For months Mrs White has missed out on sleeping and eating, putting together an emergency action plan, working with inspectors who have visited every month since November. It is getting easier. "I feel as if I have been spinning all these plates, and now the staff are helping to spin them as well."
She aims to broaden the curriculum introducing more GNVQs and the expressive arts - drama, dance, music - trying to build up confidence. A key task will be to increase pupil numbers.
With a school of 600 and a sixth form of only 10, she believes "there are 200 pupils out there who should be coming here". The signs are good. Of 108 pupils allocated a place for next year, only 15 have appealed.

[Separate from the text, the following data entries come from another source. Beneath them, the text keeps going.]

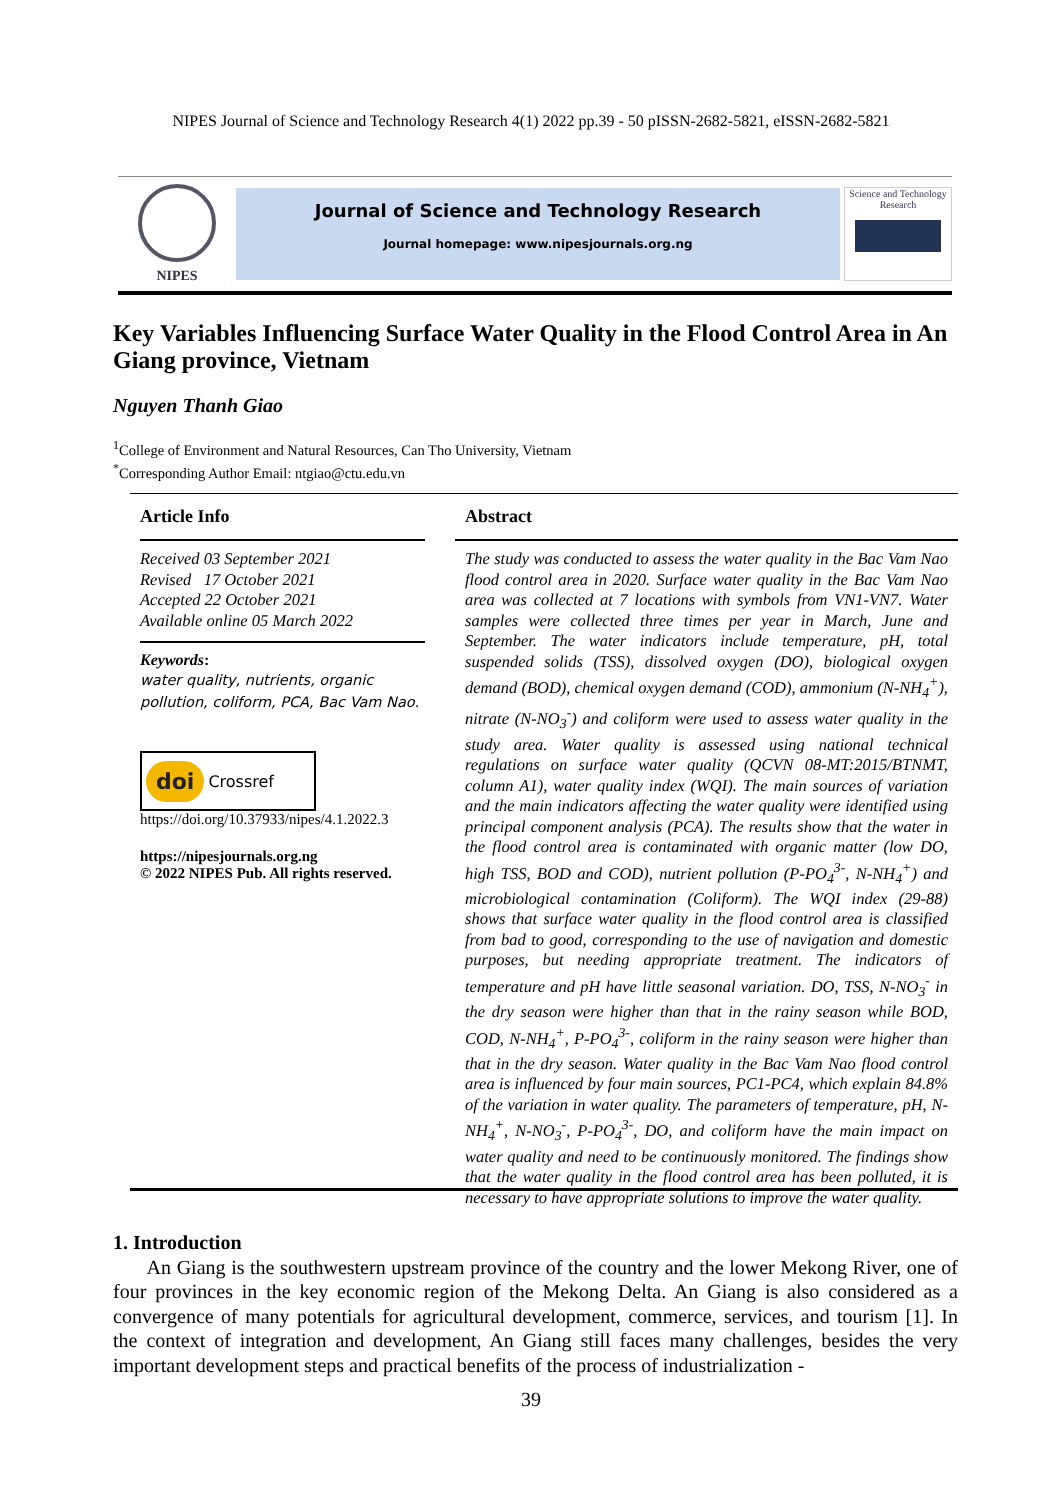NIPES Journal of Science and Technology Research 4(1) 2022 pp.39 - 50 pISSN-2682-5821, eISSN-2682-5821
NIPES
Journal of Science and Technology Research
Journal homepage: www.nipesjournals.org.ng
Science and Technology Research
Key Variables Influencing Surface Water Quality in the Flood Control Area in An Giang province, Vietnam
Nguyen Thanh Giao
<sup>1</sup> College of Environment and Natural Resources, Can Tho University, Vietnam
<sup>*</sup> Corresponding Author Email: ntgiao@ctu.edu.vn
Article Info
Received 03 September 2021
Revised 17 October 2021
Accepted 22 October 2021
Available online 05 March 2022
Keywords:
water quality, nutrients, organic pollution, coliform, PCA, Bac Vam Nao.
doi Crossref
https://doi.org/10.37933/nipes/4.1.2022.3
https://nipesjournals.org.ng
© 2022 NIPES Pub. All rights reserved.
Abstract
The study was conducted to assess the water quality in the Bac Vam Nao flood control area in 2020. Surface water quality in the Bac Vam Nao area was collected at 7 locations with symbols from VN1-VN7. Water samples were collected three times per year in March, June and September. The water indicators include temperature, pH, total suspended solids (TSS), dissolved oxygen (DO), biological oxygen demand (BOD), chemical oxygen demand (COD), ammonium (N-NH<sub>4</sub><sup>+</sup>), nitrate (N-NO<sub>3</sub><sup>-</sup>) and coliform were used to assess water quality in the study area. Water quality is assessed using national technical regulations on surface water quality (QCVN 08-MT:2015/BTNMT, column A1), water quality index (WQI). The main sources of variation and the main indicators affecting the water quality were identified using principal component analysis (PCA). The results show that the water in the flood control area is contaminated with organic matter (low DO, high TSS, BOD and COD), nutrient pollution (P-PO<sub>4</sub><sup>3-</sup>, N-NH<sub>4</sub><sup>+</sup>) and microbiological contamination (Coliform). The WQI index (29-88) shows that surface water quality in the flood control area is classified from bad to good, corresponding to the use of navigation and domestic purposes, but needing appropriate treatment. The indicators of temperature and pH have little seasonal variation. DO, TSS, N-NO<sub>3</sub><sup>-</sup> in the dry season were higher than that in the rainy season while BOD, COD, N-NH<sub>4</sub><sup>+</sup>, P-PO<sub>4</sub><sup>3-</sup>, coliform in the rainy season were higher than that in the dry season. Water quality in the Bac Vam Nao flood control area is influenced by four main sources, PC1-PC4, which explain 84.8% of the variation in water quality. The parameters of temperature, pH, N-NH<sub>4</sub><sup>+</sup>, N-NO<sub>3</sub><sup>-</sup>, P-PO<sub>4</sub><sup>3-</sup>, DO, and coliform have the main impact on water quality and need to be continuously monitored. The findings show that the water quality in the flood control area has been polluted, it is necessary to have appropriate solutions to improve the water quality.
1. Introduction
An Giang is the southwestern upstream province of the country and the lower Mekong River, one of four provinces in the key economic region of the Mekong Delta. An Giang is also considered as a convergence of many potentials for agricultural development, commerce, services, and tourism [1]. In the context of integration and development, An Giang still faces many challenges, besides the very important development steps and practical benefits of the process of industrialization -
39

Her appointment came the day before Calderdale submitted an emergency education plan to Education Secretary Gillian Shephard which included a major school improvement project.
A large proportion of children come to The Ridings with a reading age of no more than six. Up to 40 per cent have special educational needs. She said: "I say loud and clear, there has to be a clear commitment and careful strategy to improve standards across the age range."